Em 2022, na crise da pandemia, o PT e a esquerda culpavam o governo Bolsonaro. Agora, a culpa é de Trump, mas Lula prometeu abrasileirar o preço da gasolina, mas não cumpriu
Os preços dos combustíveis fecharam março em forte alta no Brasil, com o diesel liderando os aumentos e atingindo o maior patamar médio desde agosto de 2022. O avanço preocupa o governo, que enfrenta uma semana decisiva para fechar acordo com os estados e distribuidoras sobre a subvenção ao combustível, medida destinada a reduzir o impacto nos preços ao consumidor.
Alta puxada por petróleo acima de US$ 100 (que na pandemia chegou a US$ 139) leva o combustível ao maior nível desde 2022, enquanto governo negocia subsídio com estados e distribuidoras. E especialistas divergem sobre eficácia da medida. Lula quer que os Estados paguem a introdução de novos impostos federais que implantou a partir de 2023.

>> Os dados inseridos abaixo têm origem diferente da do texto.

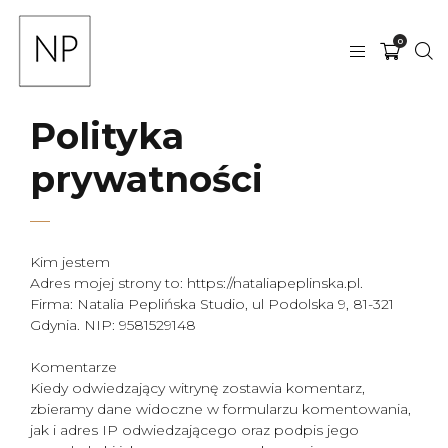
0
Polityka
prywatności
Kim jestem
Adres mojej strony to: https://nataliapeplinska.pl.
Firma: Natalia Peplińska Studio, ul Podolska 9, 81-321
Gdynia. NIP: 9581529148
Komentarze
Kiedy odwiedzający witrynę zostawia komentarz,
zbieramy dane widoczne w formularzu komentowania,
jak i adres IP odwiedzającego oraz podpis jego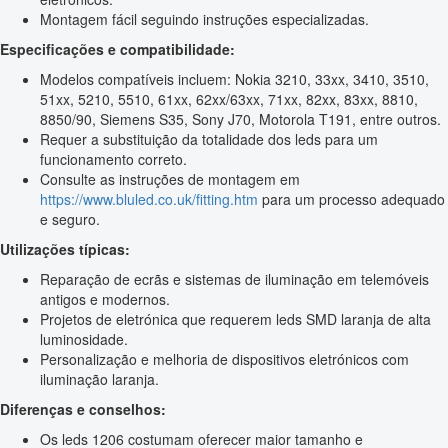
Montagem fácil seguindo instruções especializadas.
Especificações e compatibilidade:
Modelos compatíveis incluem: Nokia 3210, 33xx, 3410, 3510,
51xx, 5210, 5510, 61xx, 62xx/63xx, 71xx, 82xx, 83xx, 8810,
8850/90, Siemens S35, Sony J70, Motorola T191, entre outros.
Requer a substituição da totalidade dos leds para um
funcionamento correto.
Consulte as instruções de montagem em
https://www.bluled.co.uk/fitting.htm
para um processo adequado
e seguro.
Utilizações típicas:
Reparação de ecrãs e sistemas de iluminação em telemóveis
antigos e modernos.
Projetos de eletrónica que requerem leds SMD laranja de alta
luminosidade.
Personalização e melhoria de dispositivos eletrónicos com
iluminação laranja.
Diferenças e conselhos:
Os leds 1206 costumam oferecer maior tamanho e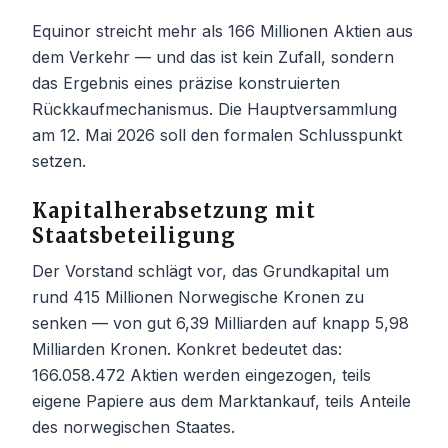
Equinor streicht mehr als 166 Millionen Aktien aus
dem Verkehr — und das ist kein Zufall, sondern
das Ergebnis eines präzise konstruierten
Rückkaufmechanismus. Die Hauptversammlung
am 12. Mai 2026 soll den formalen Schlusspunkt
setzen.
Kapitalherabsetzung mit
Staatsbeteiligung
Der Vorstand schlägt vor, das Grundkapital um
rund 415 Millionen Norwegische Kronen zu
senken — von gut 6,39 Milliarden auf knapp 5,98
Milliarden Kronen. Konkret bedeutet das:
166.058.472 Aktien werden eingezogen, teils
eigene Papiere aus dem Marktankauf, teils Anteile
des norwegischen Staates.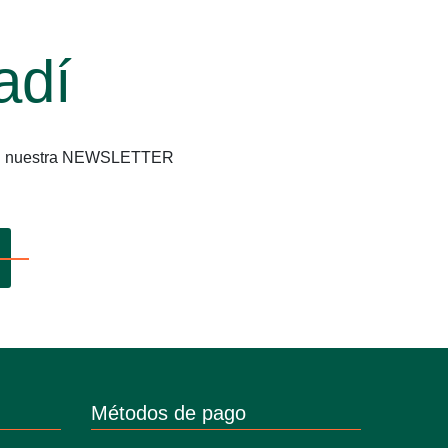
adí
os en nuestra NEWSLETTER
Métodos de pago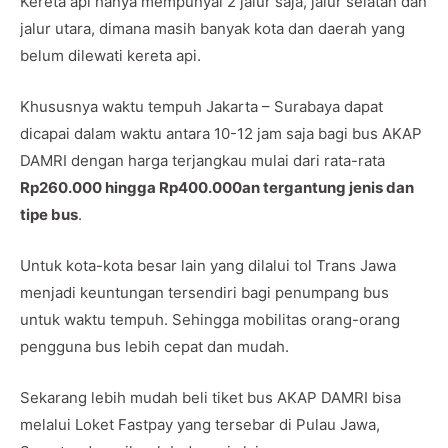
Kereta api hanya mempunyai 2 jalur saja, jalur selatan dan
jalur utara, dimana masih banyak kota dan daerah yang
belum dilewati kereta api.
Khususnya waktu tempuh Jakarta – Surabaya dapat
dicapai dalam waktu antara 10-12 jam saja bagi bus AKAP
DAMRI dengan harga terjangkau mulai dari rata-rata
Rp260.000 hingga Rp400.000an tergantung jenis dan
tipe bus
.
Untuk kota-kota besar lain yang dilalui tol Trans Jawa
menjadi keuntungan tersendiri bagi penumpang bus
untuk waktu tempuh. Sehingga mobilitas orang-orang
pengguna bus lebih cepat dan mudah.
Sekarang lebih mudah beli tiket bus AKAP DAMRI bisa
melalui Loket Fastpay yang tersebar di Pulau Jawa,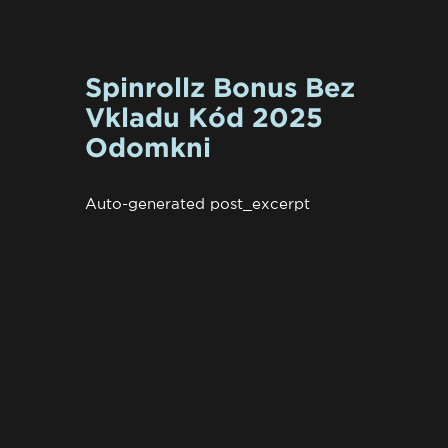
Spinrollz Bonus Bez
Vkladu Kód 2025
Odomkni
Auto-generated post_excerpt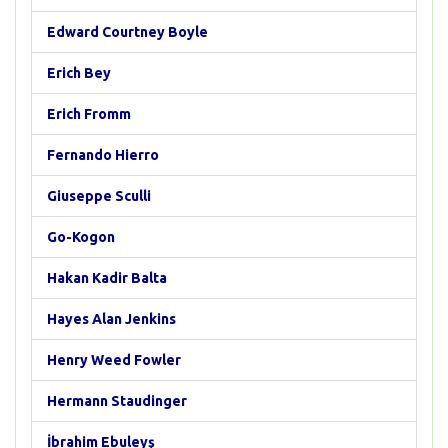
Edward Courtney Boyle
Erich Bey
Erich Fromm
Fernando Hierro
Giuseppe Sculli
Go-Kogon
Hakan Kadir Balta
Hayes Alan Jenkins
Henry Weed Fowler
Hermann Staudinger
İbrahim Ebuleyş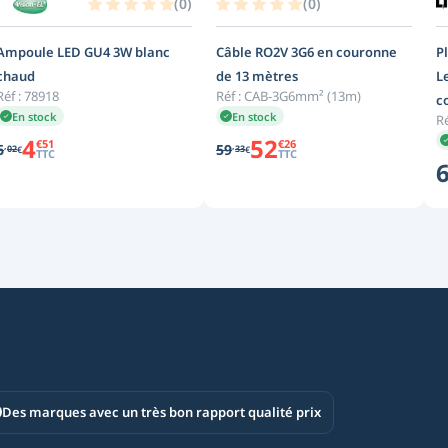
(
0
)
(
0
)
Ampoule LED GU4 3W blanc
Câble RO2V 3G6 en couronne
P
chaud
de 13 mètres
L
Réf :
78918
Réf :
CAB-3G6mm² (13m)
c
En stock
En stock
Ré
4
52
€
51
€
26
,
,
6
59
02
33
€
€
TTC
TTC
Des marques avec un très bon rapport qualité prix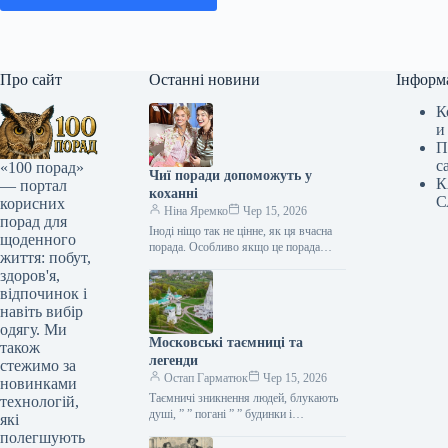
Про сайт
Останні новини
Інформ
К
и
П
с
«100 порад»
Чиї поради допоможуть у
К
— портал
коханні
С
корисних
Ніна Яремко
Чер 15, 2026
порад для
Іноді ніщо так не цінне, як ця вчасна
щоденного
порада. Особливо якщо це порада
життя: побут,
фахівця — дієтолога, лікаря,
здоров'я,
косметолога, тренера, стиліста…
відпочинок і
навіть вибір
одягу. Ми
Московські таємниці та
також
легенди
стежимо за
Остап Гарматюк
Чер 15, 2026
новинками
Таємничі зникнення людей, блукають
технологій,
душі, ” ” погані ” ” будинки і
які
прокляття чаклунів — усе є у Москві.
полегшують
Щоб…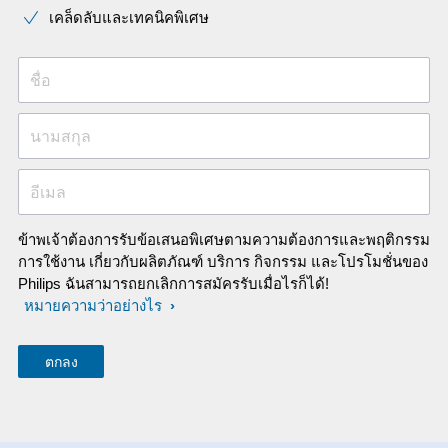
เคล็ดลับและเทคนิคพิเศษ
ชื่อ
นามสกุล
อีเมล
ข้าพเจ้าต้องการรับข้อเสนอพิเศษตามความต้องการและพฤติกรรม
การใช้งาน เกี่ยวกับผลิตภัณฑ์ บริการ กิจกรรม และโปรโมชั่นของ
Philips ฉันสามารถยกเลิกการสมัครรับเมื่อไรก็ได้!
หมายความว่าอย่างไร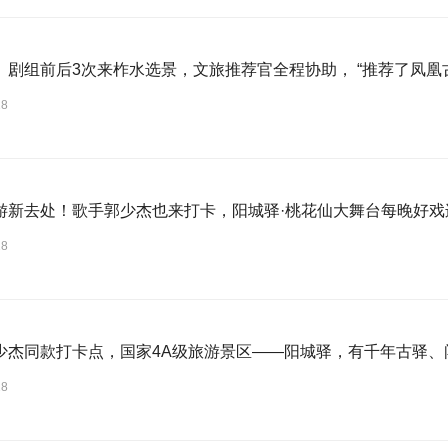
》剧组前后3次来柞水选景，文旅推荐官全程协助， “推荐了凤凰古
28
游新去处！歌手郭少杰也来打卡，阳城驿·桃花仙大舞台每晚好戏
28
少杰同款打卡点，国家4A级旅游景区——阳城驿，有千年古驿、闯王故
28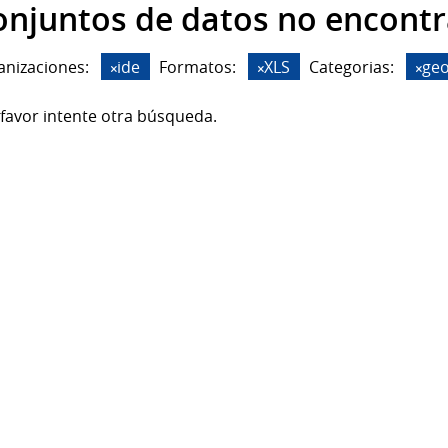
onjuntos de datos no encont
anizaciones:
ide
Formatos:
XLS
Categorias:
geo
favor intente otra búsqueda.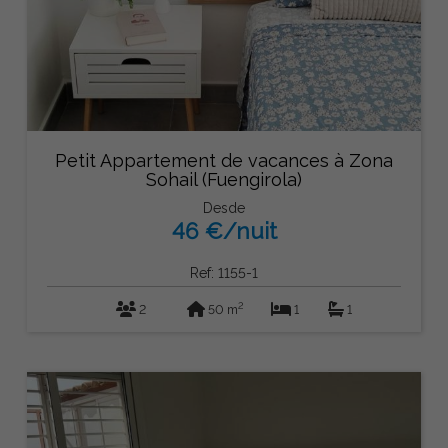
Petit Appartement de vacances à Zona
Sohail (Fuengirola)
Desde
46 €/nuit
Ref: 1155-1
2
2
50 m
1
1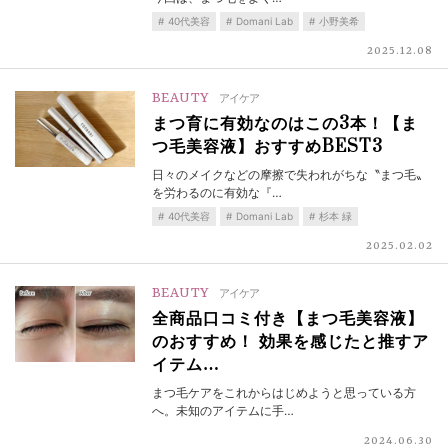
40代美容
Domani Lab
小野美希
2025.12.08
BEAUTY
アイケア
まつ育に有効なのはこの3本！【ま
つ毛美容液】おすすめBEST3
日々のメイクなどの摩擦で失われがちな〝まつ毛〟
を労わるのに有効な『…
40代美容
Domani Lab
杉本 緑
2025.02.02
BEAUTY
アイケア
全商品口コミ付き【まつ毛美容液】
のおすすめ！ 効果を感じたと推すア
イテム…
まつ毛ケアをこれからはじめようと思っている方
へ。未知のアイテムに手…
2024.06.30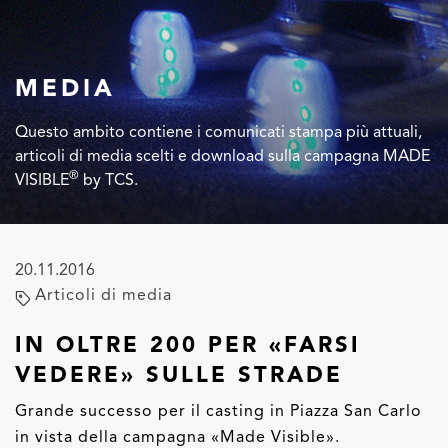
MEDIA
Questo ambito contiene i comunicati stampa più attuali,
articoli di media scelti e download sulla campagna MADE
®
VISIBLE
by TCS.
20.11.2016
Articoli di media
IN OLTRE 200 PER «FARSI
VEDERE» SULLE STRADE
Grande successo per il casting in Piazza San Carlo
in vista della campagna «Made Visible».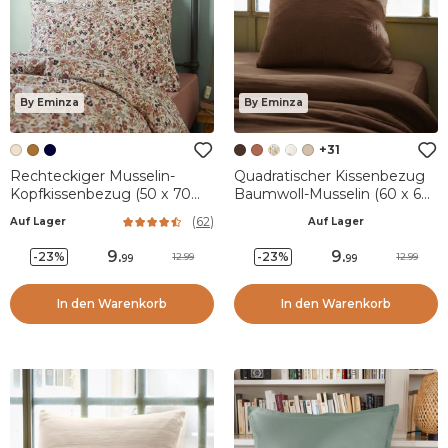
By Eminza
By Eminza
+31
Rechteckiger Musselin-
Quadratischer Kissenbezug
Kopfkissenbezug (50 x 70
Baumwoll-Musselin (60 x 60
cm) Constance Beige
cm) Gaïa Braun
(
62
)
Auf Lager
Auf Lager
9
.
9
.
-23%
-23%
12.99
12.99
99
99
In den Warenkorb
In den Warenkorb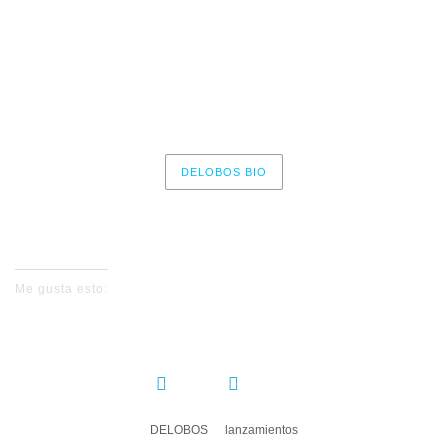
8 – Caídos del cielo
9 – Esta habitación
10 – Sacra
DELOBOS BIO
No events for now, please check again later.
Me gusta esto:
COMPARTIR:
DELOBOS
lanzamientos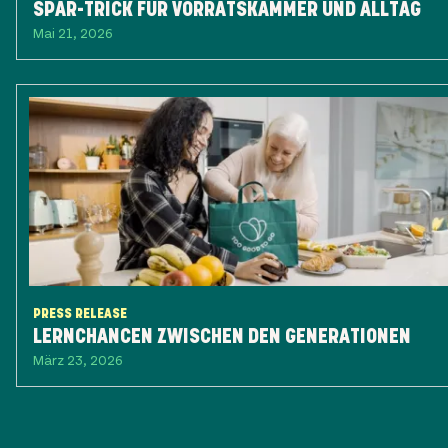
SPAR-TRICK FÜR VORRATSKAMMER UND ALLTAG
Mai 21, 2026
PRESS RELEASE
LERNCHANCEN ZWISCHEN DEN GENERATIONEN
März 23, 2026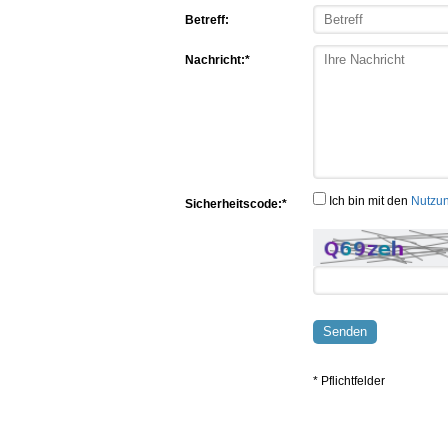
Betreff:
Nachricht:*
Ich bin mit den
Nutzu
Sicherheitscode:*
Senden
* Pflichtfelder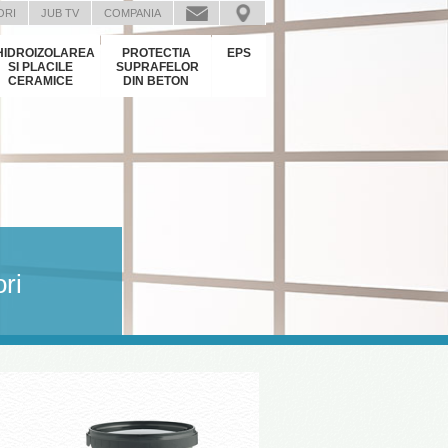
ORI
JUB TV
COMPANIA
HIDROIZOLAREA
PROTECTIA
EPS
SI PLACILE
SUPRAFELOR
CERAMICE
DIN BETON
ori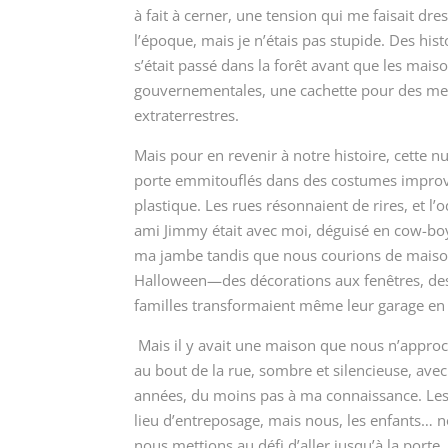
à fait à cerner, une tension qui me faisait dres
l’époque, mais je n’étais pas stupide. Des his
s’était passé dans la forêt avant que les mais
gouvernementales, une cachette pour des m
extraterrestres.
Mais pour en revenir à notre histoire, cette n
porte emmitouflés dans des costumes improvisés
plastique. Les rues résonnaient de rires, et l’o
ami Jimmy était avec moi, déguisé en cow-boy
ma jambe tandis que nous courions de maison
Halloween—des décorations aux fenêtres, des c
familles transformaient même leur garage en
Mais il y avait une maison que nous n’approch
au bout de la rue, sombre et silencieuse, ave
années, du moins pas à ma connaissance. Les ad
lieu d’entreposage, mais nous, les enfants… n
nous mettions au défi d’aller jusqu’à la porte.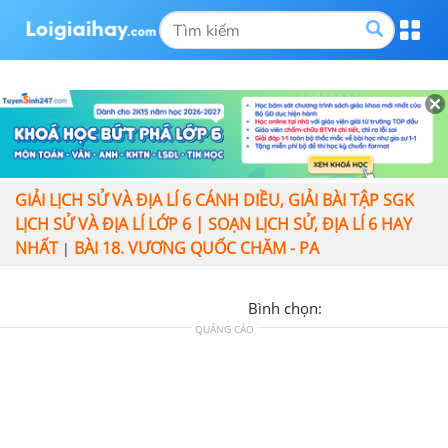
GIẢI LỊCH SỬ VÀ ĐỊA LÍ 6 CÁNH DIỀU, GIẢI BÀI TẬP SGK
LỊCH SỬ VÀ ĐỊA LÍ LỚP 6 | SOẠN LỊCH SỬ, ĐỊA LÍ 6 HAY
NHẤT
BÀI 18. VƯƠNG QUỐC CHĂM - PA
|
Bình chọn:
QUẢNG CÁO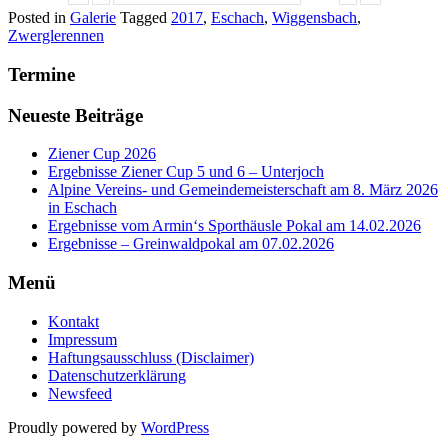
Posted in
Galerie
Tagged
2017
,
Eschach
,
Wiggensbach
,
Zwerglerennen
Termine
Neueste Beiträge
Ziener Cup 2026
Ergebnisse Ziener Cup 5 und 6 – Unterjoch
Alpine Vereins- und Gemeindemeisterschaft am 8. März 2026
in Eschach
Ergebnisse vom Armin‘s Sporthäusle Pokal am 14.02.2026
Ergebnisse – Greinwaldpokal am 07.02.2026
Menü
Kontakt
Impressum
Haftungsausschluss (Disclaimer)
Datenschutzerklärung
Newsfeed
Proudly powered by
WordPress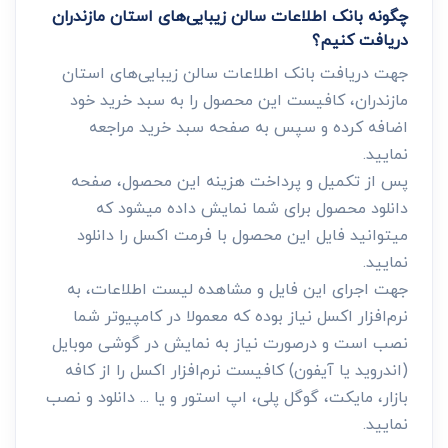
چگونه بانک اطلاعات سالن زیبایی‌های استان مازندران
دریافت کنیم؟
جهت دریافت بانک اطلاعات سالن زیبایی‌های استان
مازندران، کافیست این محصول را به سبد خرید خود
اضافه کرده و سپس به صفحه سبد خرید مراجعه
نمایید.
پس از تکمیل و پرداخت هزینه این محصول، صفحه
دانلود محصول برای شما نمایش داده میشود که
میتوانید فایل این محصول با فرمت اکسل را دانلود
نمایید.
جهت اجرای این فایل و مشاهده لیست اطلاعات، به
نرم‌افزار اکسل نیاز بوده که معمولا در کامپیوتر شما
نصب است و درصورت نیاز به نمایش در گوشی موبایل
(اندروید یا آیفون) کافیست نرم‌افزار اکسل را از کافه
بازار، مایکت، گوگل پلی، اپ استور و یا ... دانلود و نصب
نمایید.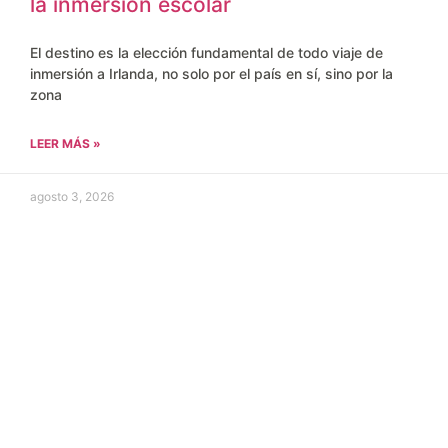
la inmersión escolar
El destino es la elección fundamental de todo viaje de
inmersión a Irlanda, no solo por el país en sí, sino por la
zona
LEER MÁS »
agosto 3, 2026
ros programas alrededor del mundo.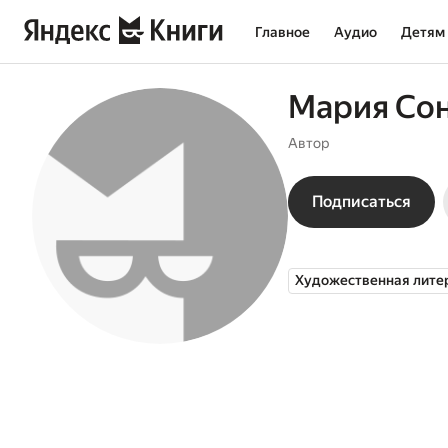
Главное
Аудио
Детям
Мария Со
Автор
Подписаться
Художественная лите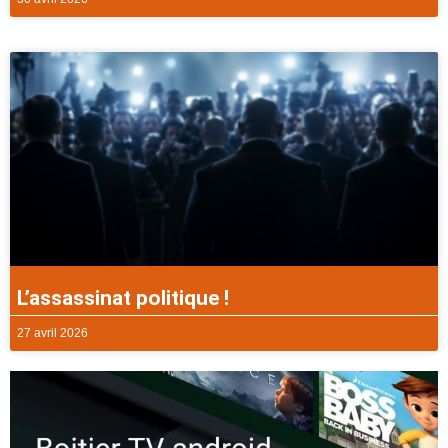
L’assassinat politique !
27 avril 2026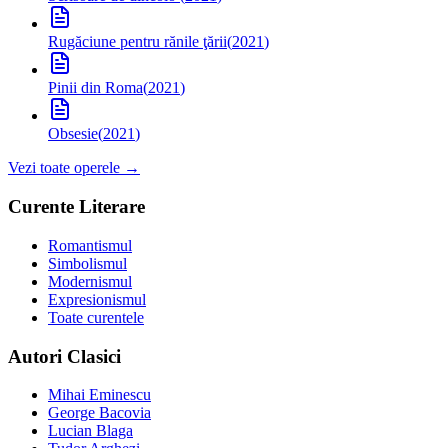
Rugăciune pentru rănile ţării
(
2021
)
Pinii din Roma
(
2021
)
Obsesie
(
2021
)
Vezi toate operele →
Curente Literare
Romantismul
Simbolismul
Modernismul
Expresionismul
Toate curentele
Autori Clasici
Mihai Eminescu
George Bacovia
Lucian Blaga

Em Salvador e Região Metropolitana, a gasolina supera os R$ 7,00, enquanto o diesel passa dos R$ 8,00. Também na região de Feira de Santana, o preço é semelhante. O etanol, na média, é superior a R$ 5,10. São os preços abrasileirados do Governo Lula da Silva.
Segundo o Monitor de Preços de Combustíveis da Veloe, com apoio técnico da Fipe (Fundação Instituto de Pesquisas Econômicas), o diesel S-10 subiu 14% no mês, enquanto o diesel comum avançou 12,9%, pressionando transportes e setores que dependem do combustível. Os valores médios nacionais atingiram R$ 7,065 por litro para o diesel S-10 e R$ 6,923 por litro para o diesel comum.
O aumento dos combustíveis foi generalizado, mas mais intenso nos derivados de petróleo, com maior exposição ao mercado internacional. O agravamento do conflito no Oriente Médio elevou os preços do petróleo, com o Brent superando a faixa de US$ 100 ao longo do mês. A tensão no Estreito de Ormuz contribuiu para a volatilidade internacional e pressionou os custos de importação.
De acordo com o levantamento, o principal fator para a alta foi o reajuste de R$ 0,38 por litro promovido pela Petrobras em meados de março, repassado integralmente ao consumidor final, em resposta à escalada do preço do petróleo no mercado internacional.
Gás de cozinha
O governo enfrenta resistências em diferentes frentes para avançar com o pacote destinado a conter os preços do gás, do diesel e do frete. A proposta prevê um subsídio ao ICMS (Imposto sobre a Circulação de Mercadorias e Serviços) sobre o diesel importado, no valor de R$ 1,20 por litro, com o custo dividido igualmente entre União e estados, que assumem R$ 0,60 cada um.